The reason you can't see it from Times Square usually is because it's behind this billboard.
While I was sipping my champagne and listening to his spiel about the over a million people who come to Times Square every New Years Eve from all over the world, it almost made me consider doing it for the first time. I thought about how I'd made it to the inauguration in 2008 which, really, involved just as much waiting around in huge crowds in the bitter crowd for hours on end, so why not this? However, then we actually made it up to the roof. It was about 40 degrees (according to Wikipedia the average temperature in NYC on New Years Eve since 1907 has been 33 degrees...and the coldest was in 1917 when it was 1 degree) and we were outside for maybe twenty minutes taking pictures, and I was pretty uncomfortable. Granted, we were on a windy rooftop and I wasn't wearing any heavy winter gear, but still.
Here's me with the ball. You can also note my new hair cut, albeit mostly obscured by hat.

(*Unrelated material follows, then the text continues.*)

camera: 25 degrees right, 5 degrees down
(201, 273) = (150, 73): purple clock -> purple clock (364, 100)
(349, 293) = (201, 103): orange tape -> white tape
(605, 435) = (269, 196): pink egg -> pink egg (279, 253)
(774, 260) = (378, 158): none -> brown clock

I don't know where I'll be for New Years Eve, but I do know it will probably be inside somewhere. But for now, I'm looking forward to seeing what the rest of the year has in store, as so far 2013 has been a pretty good one.

One final shot. 




Monday, November 4, 2013

The people like warm weather

Sam suggested going to Central Park this weekend because it was unseasonably warm and because I needed a break from writing. I realized on our way over that it was exactly a year ago that we took our engagement photos in Central Park. I mostly remember because it was the first weekend in November and should have been the marathon weekend, if it wasn't canceled due to Sandy. Also, interestingly, as I recall freezing in my cute-but-not-entirely-weather-appropriate mustard colored dress, this weekend marked little resemblance to that particular November weekend as it was in the high 60s.

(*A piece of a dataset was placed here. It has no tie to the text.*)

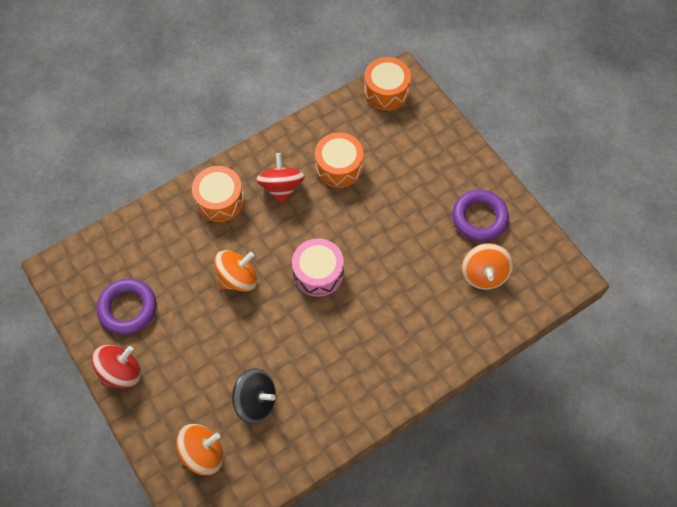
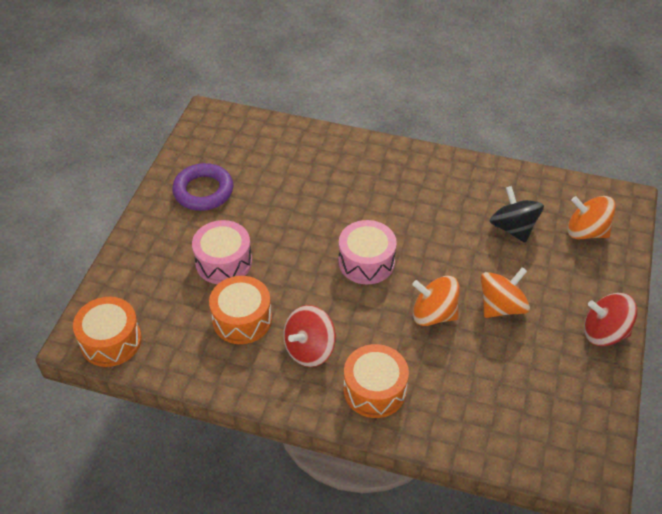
camera: 130 degrees left, 15 degrees down
(128, 308) = (554, 376): purple ring -> none
(397, 187) = (224, 262): none -> pink drum
(484, 274) = (256, 161): orange spinning top -> orange spinning top (501, 306)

Fall color. If you squint, and don't notice all the people, it almost looks like nature. 
This year, enjoying the park on a beautiful day (well up until it rained) made me realize how lucky we were in our choice of times last year. The advantage of going to the park when we did (super early. on a nearly freezing November day. directly after a debilitating city-wide natural disaster), is that we had the park nearly to ourselves. The thing I most notice when I look at our engagement photos is that it looks like we're alone in the park, which even on the best of days is hardly ever the case. To illustrate this point, I took a couple of shots around Bethesda Fountain, where we'd met our photographer last year. At 3 PM on a beautiful, warm November day, it was something of a different story.


2014.

2013.




 Despite the hardship of throngs of people (including us) we saw a number of photographers and couples  trying to capture their enduring love on film. I think we saw at least two brides and one engagement shoot just within the tunnel and area directly around the fountain. It's also worth noting that there was a camera man accompanying a sizable group of people dressed like Batman. We're talking maybe 20 to 25 Batmans (Batmen?). They seemed to be having an easier time than the engaged couples, as even the most self-involved tourist knows to steer clear of a fleet of caped avengers.
One of Sam's photos. He generally has the better eye.
This is why we need a professional photographer. 
Luckily, this year the marathon was able to go on as usual. A friend of mine was running in it and managed to get under four hours. I can't imagine running for four hours straight, but I know that even if I somehow managed that, that I would be close to completely 26.2 miles at the end of it.

Marathon runners rounding 5th Ave below the park (so about 24 miles in). 
So while I didn't accomplish any major life goals (not that running a marathon is even remotely on my list of life goals), it was overall a pretty good weekend. Hope it was equally warm, and perhaps less crowded where you were, readers.